WHAT NEEDS TO BE DONE> Transcribe the text of every record below verbatim, keeping each line as it appears.
· · · ·
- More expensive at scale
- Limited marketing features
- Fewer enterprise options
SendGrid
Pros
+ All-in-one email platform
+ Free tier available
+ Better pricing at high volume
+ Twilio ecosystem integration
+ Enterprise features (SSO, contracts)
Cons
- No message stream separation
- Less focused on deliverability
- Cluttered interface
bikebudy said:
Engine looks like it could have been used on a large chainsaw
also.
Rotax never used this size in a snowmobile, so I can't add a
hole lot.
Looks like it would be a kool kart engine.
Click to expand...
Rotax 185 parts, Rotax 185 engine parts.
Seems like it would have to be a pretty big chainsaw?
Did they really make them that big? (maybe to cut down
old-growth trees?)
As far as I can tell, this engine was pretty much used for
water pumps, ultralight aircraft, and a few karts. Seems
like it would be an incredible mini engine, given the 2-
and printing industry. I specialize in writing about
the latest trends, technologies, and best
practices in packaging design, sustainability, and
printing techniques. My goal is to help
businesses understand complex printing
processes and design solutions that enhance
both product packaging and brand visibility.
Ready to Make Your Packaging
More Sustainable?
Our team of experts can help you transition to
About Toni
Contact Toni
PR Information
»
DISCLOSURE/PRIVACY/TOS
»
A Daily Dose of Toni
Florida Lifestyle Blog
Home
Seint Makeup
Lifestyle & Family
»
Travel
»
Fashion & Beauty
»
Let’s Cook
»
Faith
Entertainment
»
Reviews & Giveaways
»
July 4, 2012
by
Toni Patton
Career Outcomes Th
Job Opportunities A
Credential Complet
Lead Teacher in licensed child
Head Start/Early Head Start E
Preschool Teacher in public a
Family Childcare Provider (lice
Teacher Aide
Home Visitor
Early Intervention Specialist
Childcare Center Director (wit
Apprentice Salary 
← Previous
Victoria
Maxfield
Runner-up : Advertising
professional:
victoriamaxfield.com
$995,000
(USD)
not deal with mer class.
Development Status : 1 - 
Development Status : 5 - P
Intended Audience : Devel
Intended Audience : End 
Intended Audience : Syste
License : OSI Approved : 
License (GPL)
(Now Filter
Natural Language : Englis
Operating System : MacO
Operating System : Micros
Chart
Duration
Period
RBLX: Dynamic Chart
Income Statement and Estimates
· · · ·
TASK RESULT>
- More expensive at scale
- Limited marketing features
- Fewer enterprise options
SendGrid
Pros
+ All-in-one email platform
+ Free tier available
+ Better pricing at high volume
+ Twilio ecosystem integration
+ Enterprise features (SSO, contracts)
Cons
- No message stream separation
- Less focused on deliverability
- Cluttered interface
bikebudy said:
Engine looks like it could have been used on a large chainsaw
also.
Rotax never used this size in a snowmobile, so I can't add a
hole lot.
Looks like it would be a kool kart engine.
Click to expand...
Rotax 185 parts, Rotax 185 engine parts.
Seems like it would have to be a pretty big chainsaw?
Did they really make them that big? (maybe to cut down
old-growth trees?)
As far as I can tell, this engine was pretty much used for
water pumps, ultralight aircraft, and a few karts. Seems
like it would be an incredible mini engine, given the 2-
and printing industry. I specialize in writing about
the latest trends, technologies, and best
practices in packaging design, sustainability, and
printing techniques. My goal is to help
businesses understand complex printing
processes and design solutions that enhance
both product packaging and brand visibility.
Ready to Make Your Packaging
More Sustainable?
Our team of experts can help you transition to
About Toni
Contact Toni
PR Information
»
DISCLOSURE/PRIVACY/TOS
»
A Daily Dose of Toni
Florida Lifestyle Blog
Home
Seint Makeup
Lifestyle & Family
»
Travel
»
Fashion & Beauty
»
Let’s Cook
»
Faith
Entertainment
»
Reviews & Giveaways
»
July 4, 2012
by
Toni Patton
Career Outcomes Th
Job Opportunities A
Credential Complet
Lead Teacher in licensed child
Head Start/Early Head Start E
Preschool Teacher in public a
Family Childcare Provider (lice
Teacher Aide
Home Visitor
Early Intervention Specialist
Childcare Center Director (wit
Apprentice Salary 
← Previous
Victoria
Maxfield
Runner-up : Advertising
professional:
victoriamaxfield.com
$995,000
(USD)
not deal with mer class.
Development Status : 1 - 
Development Status : 5 - P
Intended Audience : Devel
Intended Audience : End 
Intended Audience : Syste
License : OSI Approved : 
License (GPL)
(Now Filter
Natural Language : Englis
Operating System : MacO
Operating System : Micros
Chart
Duration
Period
RBLX: Dynamic Chart
Income Statement and Estimates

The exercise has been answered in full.